### Instruction
Images stay out. Everything else in the records is repeated exactly.

○ ○ ○

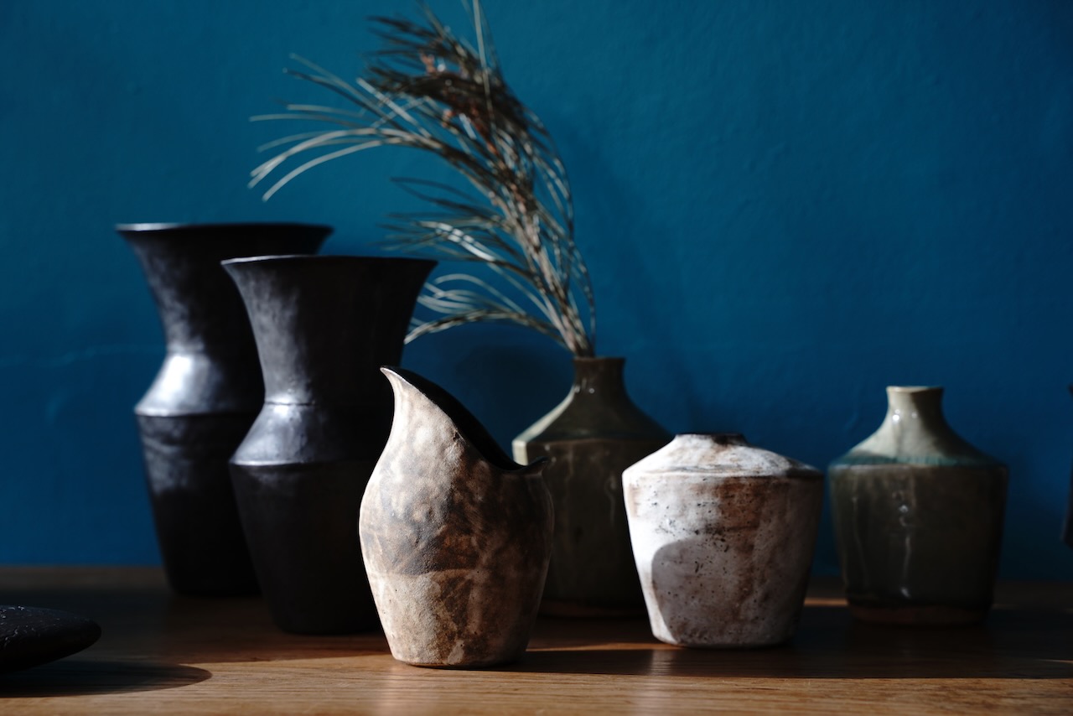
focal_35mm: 68
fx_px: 2027
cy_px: 358
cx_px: 536
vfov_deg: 20.0
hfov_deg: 29.6
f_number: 5.6
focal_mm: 68
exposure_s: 1/25
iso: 200
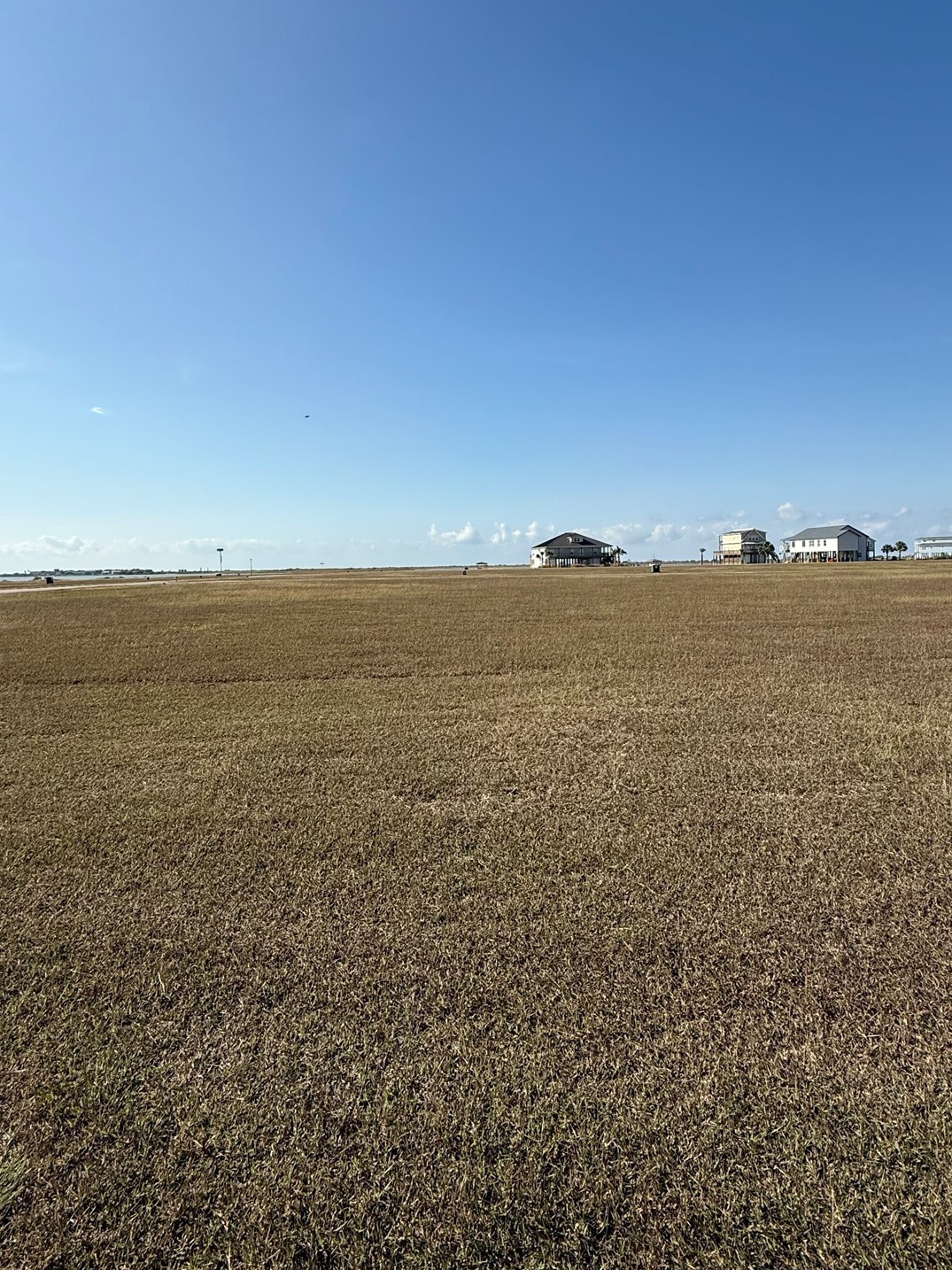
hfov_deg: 65.9
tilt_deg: -1.0
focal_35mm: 20
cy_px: 592
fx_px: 734
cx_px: 453
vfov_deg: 81.6
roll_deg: +1.6
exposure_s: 1/3125
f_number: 2.2
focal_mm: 2.22
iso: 50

○ ○ ○

### Output for this task
focal_35mm: 68
fx_px: 2027
cy_px: 358
cx_px: 536
vfov_deg: 20.0
hfov_deg: 29.6
f_number: 5.6
focal_mm: 68
exposure_s: 1/25
iso: 200
hfov_deg: 65.9
tilt_deg: -1.0
focal_35mm: 20
cy_px: 592
fx_px: 734
cx_px: 453
vfov_deg: 81.6
roll_deg: +1.6
exposure_s: 1/3125
f_number: 2.2
focal_mm: 2.22
iso: 50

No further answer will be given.